Nineteen Seventy-Nine marked something of a shift in current affairs on television. The Eighties was approaching and something different was going to be needed to help us keep up with the modern decade.
Both ABC and Nine had just axed their long-running nightly current affairs programs This Day Tonight and A Current Affair respectively.
The new year brought a shift with Nine launching its multi-million dollar investment 60 Minutes as its new flagship current affairs brand, and ABC replacing TDT with a new program, Nationwide.
Nationwide began around Australia on 19 February 1979. Unlike TDT which ran five nights a week, Nationwide initially ran as four nights a week, Monday to Thursday.
Nationwide also was given a later timeslot, 9.30pm compared to TDT‘s 7.30pm. The later timeslot would allow a more in depth analysis of the day’s news and events and a slightly longer running time of 40 minutes.
The new show was also unique in that it comprised a national segment, hosted by Clive Hale in Sydney, with the second half of the show devoted to local coverage presented by hosts in each state. The format allowed enough flexibility so that if there was a big national story on the day that it could take precedence over the local segments if required.

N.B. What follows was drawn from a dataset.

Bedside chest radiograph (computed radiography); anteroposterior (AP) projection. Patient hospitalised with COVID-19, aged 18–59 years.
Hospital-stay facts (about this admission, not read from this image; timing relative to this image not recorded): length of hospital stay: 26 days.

Among Nationwide‘s reporting team were Paul Murphy, Mark Colvin, Paul Griffiths, Bill Nicol and Andrew Olle, with Richard Carleton returning from working at BBC to be Nationwide‘s political reporter in Canberra.
Some of the names to report or present for the show over the following years included Sonia Humphrey, Mary Delahunty, Geraldine Doogue, Richard Morecroft and Peter Couchman.

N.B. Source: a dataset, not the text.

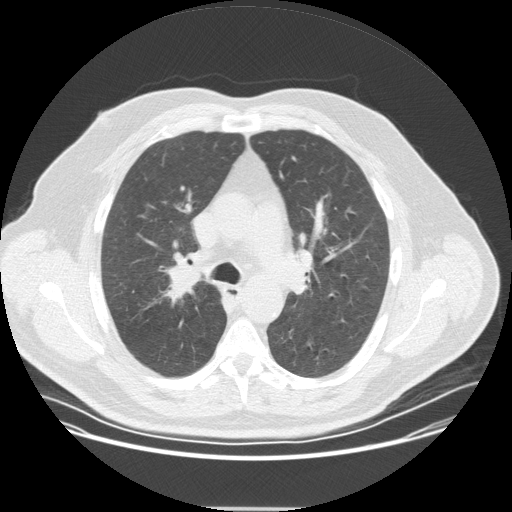
Chest CT (low-dose screening protocol), one axial image. Second screening round (one year after baseline). Lung window (W 1500 / L -600 HU). Slice 121 of 351 in the series. 512 × 512 image matrix. Male, age 57 years at enrolment. Current smoker at enrolment.
Expert-annotated lung lesion, bounding box [x1, y1, x2, y2] px = [150, 252, 211, 309]. The exam's reader record, not a measurement of the box and not confirmed to be the same lesion: non-calcified nodule or mass ≥4 mm, right upper lobe, 20 × 16 mm, spiculated (stellate) margins, soft tissue attenuation, pre-existing on the prior screen: no. Later outcome: lung cancer diagnosed 35 days after this screen — non-small cell carcinoma, right upper lobe, poorly differentiated (G3), stage IIA (AJCC 6th edition), 25 mm at pathology.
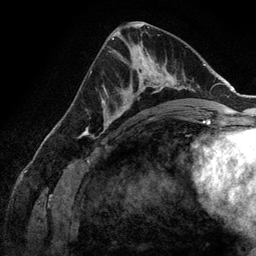
Breast MRI (dynamic contrast-enhanced), one axial slice; position 71 of 134 along the scan axis; cropped to one breast; dynamic contrast-enhanced series, time point 2 of 6 at this slice position (early post-contrast); 3 T; TE 2.8 ms, TR 6.9 ms; 256 × 256 image matrix, field of view 190 × 190 mm. Female patient.
Annotated regions visible in this slice (semi-automatically segmented with operator editing):
- enhancing-tissue mask used for the functional tumour volume (all voxels passing the contrast-enhancement thresholds inside the analysis volume; usually the tumour): box from (x=107, y=58) to (x=173, y=128) px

YouTube: ABC News (Australia)
Criticism that the 9.30pm timeslot was too late to be digesting the heavy news of the day led to ABC in 1981 shifting the show’s timeslot to around 8.30pm — although given the fluidity of ABC’s schedule, some nights it might appear as early as 8.10pm or other nights as late at 9pm, which probably did it very few favours.

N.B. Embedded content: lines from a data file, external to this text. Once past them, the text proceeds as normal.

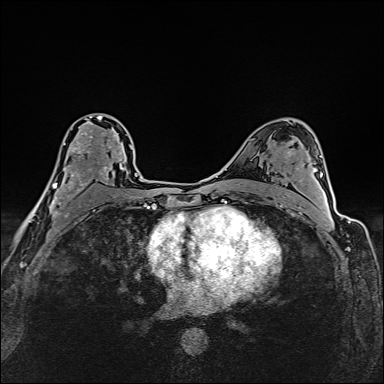
Breast MRI (dynamic contrast-enhanced), one axial slice; slice 92 of 160 in the series (ordered by position); dynamic contrast-enhanced series, time point 2 of 6 at this slice position (early post-contrast); 1.5 T; TE 2.4 ms, TR 5.2 ms; 384 × 384 image matrix, field of view 290 × 290 mm. Female patient.
Structures marked on this image (semi-automatic segmentation, software-assisted and operator-edited):
- enhancing-tissue mask used for the functional tumour volume (all voxels passing the contrast-enhancement thresholds inside the analysis volume; usually the tumour): bounding box <33,116,123,214> (left, top, right, bottom; pixels)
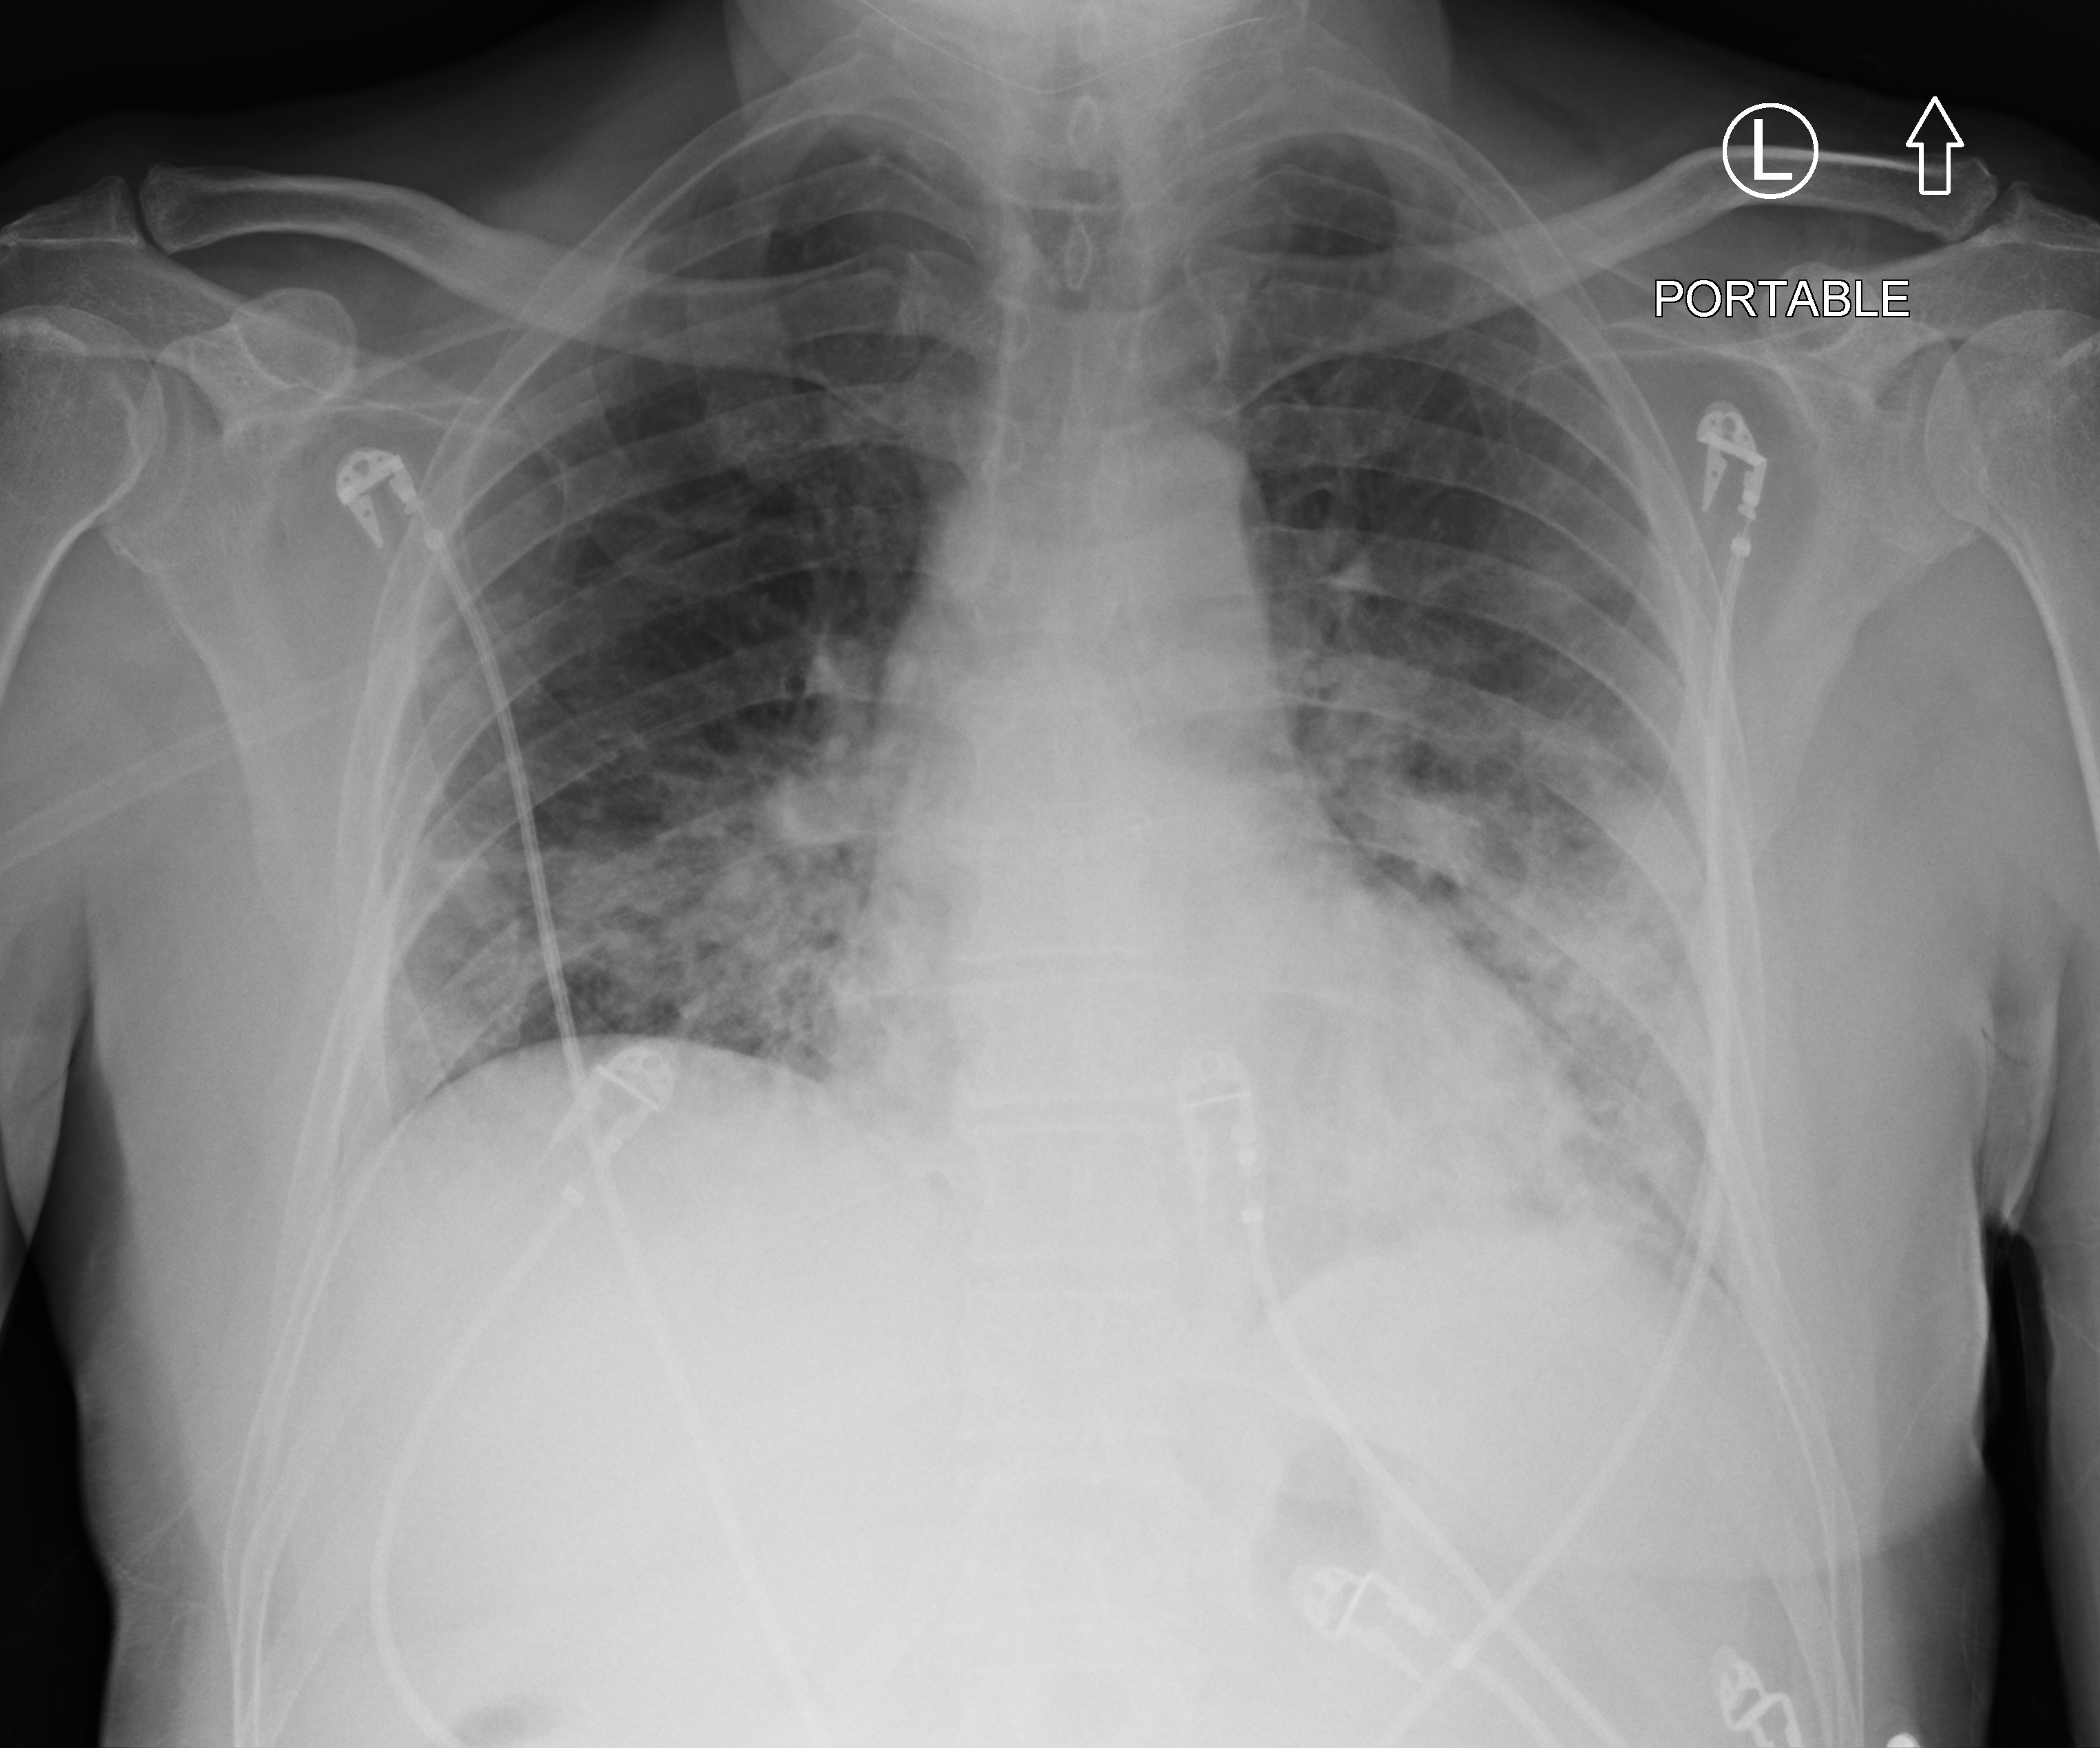
Chest X-ray (portable), anteroposterior (AP) projection. Male patient hospitalised with COVID-19, age 60–74 years.
Hospital-stay facts (about this admission, not read from this image; timing relative to this image not recorded):
- admitted to intensive care during this hospital stay: no
- mechanically ventilated during this hospital stay: no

With news audiences for ABC going into decline, an overall review of ABC’s news and current affairs output in mid-1984 ultimately put an end to the long-running Weekend Magazine, the locally-based 7.00pm ABC News, regional news bulletins across the country and Nationwide. Nationwide presented its final edition on 7 December 1984.
Replacing ABC News and Nationwide the following year was The National, a combined news and current affairs program that did little to arrest the decline in ABC’s news ratings.